Parents and community members accused the school district of requiring teachers to take a diversity training that discusses the concept and then teaching it to students.
School officials, however, said critical race theory was not part of their curriculum and that “misconceptions and misinformation” were distorting the equity work being done in the school district.
College professor Julia Holcomb was at the school board meeting and said she was disturbed by the anti-critical race theory crowd. She is convinced it’s no mistake it got out of hand.
“We’re arguing about this because there are political forces that want us to be arguing about it,” Holcomb told CNN.
Loudon is now among several school boards across the country facing recalls from parent and political groups over critical race theory. Other school board recall efforts have been reported in the Mequon-Thiensville School District in Wisconsin and the Litchfield Elementary School District in Arizona.
The backlash from parents has also forced some educators to resign from their jobs, including a Black superintendent in Connecticut who was accused of pushing critical race theory on students after he helped lead efforts to change the racial climate in the district.
And it’s not just White conservatives blasting critical race theory.
Harry Jackson was so determined to keep critical race theory out of his children’s Virginia school district that he campaigned and became the first Black president-elect of the district’s Parent Teacher Association.
“Advocates for critical race theory are even arguing that merit is racist, they argue that math is even racist,” Jackson said. “I am worried about the dumbing down of curriculum. I am worried about this forced equality. I don’t think it works in other areas of the world. It certainly won’t work in the United States.”
Critics have launched their own campaigns
The panic over critical race theory teachings has inspired some conservative groups to launch information campaigns and host seminars about the concept.

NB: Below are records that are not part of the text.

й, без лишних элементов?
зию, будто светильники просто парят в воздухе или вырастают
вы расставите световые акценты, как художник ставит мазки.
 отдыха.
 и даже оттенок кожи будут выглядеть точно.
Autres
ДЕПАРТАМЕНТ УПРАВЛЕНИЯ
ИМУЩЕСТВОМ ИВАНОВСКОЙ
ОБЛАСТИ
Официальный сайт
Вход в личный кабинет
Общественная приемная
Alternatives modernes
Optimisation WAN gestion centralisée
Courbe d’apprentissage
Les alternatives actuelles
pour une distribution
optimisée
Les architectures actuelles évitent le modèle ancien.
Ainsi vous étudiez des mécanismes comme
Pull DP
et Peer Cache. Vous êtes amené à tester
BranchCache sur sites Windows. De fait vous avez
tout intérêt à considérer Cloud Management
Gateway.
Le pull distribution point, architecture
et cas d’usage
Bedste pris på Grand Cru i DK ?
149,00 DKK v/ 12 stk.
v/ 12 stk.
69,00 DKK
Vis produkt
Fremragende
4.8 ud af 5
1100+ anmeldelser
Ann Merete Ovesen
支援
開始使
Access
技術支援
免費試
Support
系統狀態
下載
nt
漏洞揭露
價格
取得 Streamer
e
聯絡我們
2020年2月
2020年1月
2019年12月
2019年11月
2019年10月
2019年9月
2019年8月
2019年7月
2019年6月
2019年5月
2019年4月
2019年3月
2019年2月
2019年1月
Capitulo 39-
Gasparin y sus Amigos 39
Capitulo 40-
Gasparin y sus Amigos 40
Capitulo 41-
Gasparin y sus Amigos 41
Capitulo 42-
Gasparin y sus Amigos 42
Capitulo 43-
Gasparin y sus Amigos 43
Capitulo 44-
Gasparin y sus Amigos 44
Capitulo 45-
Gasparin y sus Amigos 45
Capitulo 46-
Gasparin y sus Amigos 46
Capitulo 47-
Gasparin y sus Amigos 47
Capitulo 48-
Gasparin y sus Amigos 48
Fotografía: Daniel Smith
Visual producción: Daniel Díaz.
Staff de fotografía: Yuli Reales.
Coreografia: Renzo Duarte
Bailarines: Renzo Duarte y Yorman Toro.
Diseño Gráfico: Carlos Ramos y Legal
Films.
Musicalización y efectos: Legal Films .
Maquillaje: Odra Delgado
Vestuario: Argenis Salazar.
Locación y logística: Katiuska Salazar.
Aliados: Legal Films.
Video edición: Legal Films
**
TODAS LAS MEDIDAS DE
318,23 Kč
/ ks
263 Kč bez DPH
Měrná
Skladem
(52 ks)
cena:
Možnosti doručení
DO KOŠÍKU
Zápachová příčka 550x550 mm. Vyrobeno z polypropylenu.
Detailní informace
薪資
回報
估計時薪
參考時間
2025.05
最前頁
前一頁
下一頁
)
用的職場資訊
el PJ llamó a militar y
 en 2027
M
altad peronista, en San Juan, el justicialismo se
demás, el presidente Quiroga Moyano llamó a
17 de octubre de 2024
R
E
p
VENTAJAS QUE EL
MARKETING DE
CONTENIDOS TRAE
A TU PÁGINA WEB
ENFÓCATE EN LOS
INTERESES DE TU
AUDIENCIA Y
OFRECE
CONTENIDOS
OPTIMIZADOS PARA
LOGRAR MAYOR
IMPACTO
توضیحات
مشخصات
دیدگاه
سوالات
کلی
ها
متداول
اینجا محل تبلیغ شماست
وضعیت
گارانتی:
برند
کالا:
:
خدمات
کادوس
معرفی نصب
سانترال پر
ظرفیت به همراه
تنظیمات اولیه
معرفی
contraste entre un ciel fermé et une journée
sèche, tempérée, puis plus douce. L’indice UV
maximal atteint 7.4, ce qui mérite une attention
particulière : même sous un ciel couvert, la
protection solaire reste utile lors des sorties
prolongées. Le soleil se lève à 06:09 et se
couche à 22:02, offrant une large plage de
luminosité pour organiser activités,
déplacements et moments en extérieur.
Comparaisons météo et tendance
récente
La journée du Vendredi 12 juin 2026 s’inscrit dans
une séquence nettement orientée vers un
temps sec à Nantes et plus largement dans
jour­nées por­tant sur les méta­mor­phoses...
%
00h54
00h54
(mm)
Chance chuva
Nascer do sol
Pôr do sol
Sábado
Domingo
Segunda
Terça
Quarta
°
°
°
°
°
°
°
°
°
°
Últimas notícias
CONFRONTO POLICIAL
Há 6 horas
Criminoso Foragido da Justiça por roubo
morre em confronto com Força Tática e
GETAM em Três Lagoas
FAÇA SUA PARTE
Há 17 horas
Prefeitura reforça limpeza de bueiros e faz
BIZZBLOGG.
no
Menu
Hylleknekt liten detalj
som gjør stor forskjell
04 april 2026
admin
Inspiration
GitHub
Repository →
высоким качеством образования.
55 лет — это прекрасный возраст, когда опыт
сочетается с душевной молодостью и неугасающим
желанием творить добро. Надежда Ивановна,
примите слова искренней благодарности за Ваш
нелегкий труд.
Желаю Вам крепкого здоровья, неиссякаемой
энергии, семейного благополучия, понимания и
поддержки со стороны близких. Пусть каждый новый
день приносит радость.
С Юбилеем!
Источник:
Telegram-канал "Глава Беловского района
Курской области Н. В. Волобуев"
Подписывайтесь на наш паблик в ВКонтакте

The Texas Public Policy Foundation, a non-partisan research institute dedicated to liberty, free enterprise, and personal responsibility, shared a flyer on Twitter in June that listed “buzzworthy” language for parents to look out for to determine whether critical race theory is being taught at their child’s school. Some of the terms included equity, social justice, White privilege, Black lives matter and anti-racism. The foundation later deleted the tweet.
The Heritage Foundation released a video titled “The Truth About Critical Race Theory” that called it “blatantly and unapologetically racist.”
In Minnesota, Catrin Wigfall, a policy fellow for the Center of the American Experiment, is part of a statewide tour offering anti-critical race theory trainings.
During one training, the audience took photographs of slides and diligent notes during Wigfall’s presentation. Attendees also received a brochure with talking points to defend their opposition to critical race theory.
Activist and educator Raj Sethuraju attended the meeting and thought the seminar itself was racist.
“Critical race theory fundamentally asks the question where do our laws come from and how it is informed by our racialized practices,” Sethuraju said. “Racist practices. Why are we not questioning that?”
But most attendees, including grandparents and retired teachers, felt the seminar was spot on.
“There are racists in the country who do the wrong things but our country is not racist,” said Pat Levander, a retired lawyer. “That’s the difference.”
Marge Lindberg, a retired teacher, agreed.
“You look under the surface and it really breeds hate more than unity and at a time when our country needs to work on unity,” she said.